Trevor: how is that a parallel to abortion? The question isn't whether I can kill another person - it is whether I can control my own body or not.

If Ghaleon takes up residence inside my leg, can I decide to stab myself there?

Explain to me how drinking a quart of whiskey is equivalent to shooting someone. It isn't? Ok, then explain to me how skydiving is equivalent to shooting some. It isn't? Ok, then explain to me how douching with a weak acid is equivalent to shooting someone. It isn't? Try explaining to me how a woman scraping her womb with a blade is equivalent to shooting someone. Ah, that one is??? Where does that line get drawn?

Still waiting for someone to show the courage of their convictions and draw the line.


Posted by Bombadil at January 22, 2003 07:57 PM

Bombadil, I think several people have explained that they belive that a fetus is a human being, and that they believe that all human beings have a right not to be killed by others.

I understand that you start from the premise that a fetus is not a human being, and that if it were, not all human beings have a right not to be killed. It is your right to believe that. However, your claim that others here lack the courage of their convictions to address your arguments is not accurate.


Posted by Spoons at January 22, 2003 08:11 PM

If, through your actions, you bring about the death of your baby, you have killed your baby. That's pretty simple. Our laws make a differentiation based on intent, however. If you're driving carelessly, and get into an accident that's your fault, and your passenger dies, you're not charged with first-degree murder. That's the equivalent of the woman who does something stupid that brings about the death of her baby, but was not aware that it would bring it about, did not intend for that to happen. At least in the US, if you're driving drunk, and kill someone, you can be tried for murder, because it's a reasonable assumption that you knew not to drink and drive, even if you did not expect to kill someone. In my mind, drunk driving is the equivalent of child endangerment (which doesn't always result in child *harm*, but does involve a greatly increased chance of it), the equivalent of drinking your quart of whiskey. I'm not sure what the result of douching with a weak acid is (does it always result in an abortion? disfigurement? usually result in abortion? rarely?) -- I'd have to put it as equivalent to trying to shoot someone, or trying to crash things into the right side of your car (where your passenger is). Because there's clearly an intent to harm, whether or not you're successful. Scraping the uterus with a blade? equivalent to shooting someone in your car.

(But you're in the car, I hear people say.
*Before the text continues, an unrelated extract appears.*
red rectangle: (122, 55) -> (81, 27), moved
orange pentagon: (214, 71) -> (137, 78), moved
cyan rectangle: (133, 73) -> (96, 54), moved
Yes, and abortion isn't exactly fine and dandy for the mother's body either.)


Posted by Adrianne Truett at January 22, 2003 08:21 PM

"I notice that no-one has attempted to draw that line: how restrictive on a pregnant woman are you willing to be? Can a pregnant woman engage in kick-boxing or a high-risk sport such as skydiving or rock climbing? Can she drink? Smoke? C'mon, show the strength of your convictions here - how restrictive are you willing to be? Where's the line?"

Good argument. The difference is, abortion carries the intent to end the life of the fetus. Your other examples don't. And if a woman denied a medical abortion decides to smoke and drink her fetus to death, then that would essentially be same thing. There is intent to kill.

"But I don't see any way to force women to carry babies full-term without making them slaves, and the implications for all of us are truly scary."

So who makes women pregnant in the first place? If you want to blame someone for making them a "slave", blame the woman for getting pregnant.

"there is an inherent contradiction between the rights of the mother and the rights of the fetus/baby."

You overstate the case. That contradiction only exists when carrying and delivering the baby could cost the mother her own life. Otherwise, it is a matter of expediency for the mother vs. the life of the unborn child. No contradiction there whatsoever.

"Since the fetus/baby is dependent on the mother and not the other way around, the mother's right to control what happens in her body must be paramount - UNTIL the fetus can survive outside the womb."

Babies usually cannot survive outside the womb until several years old.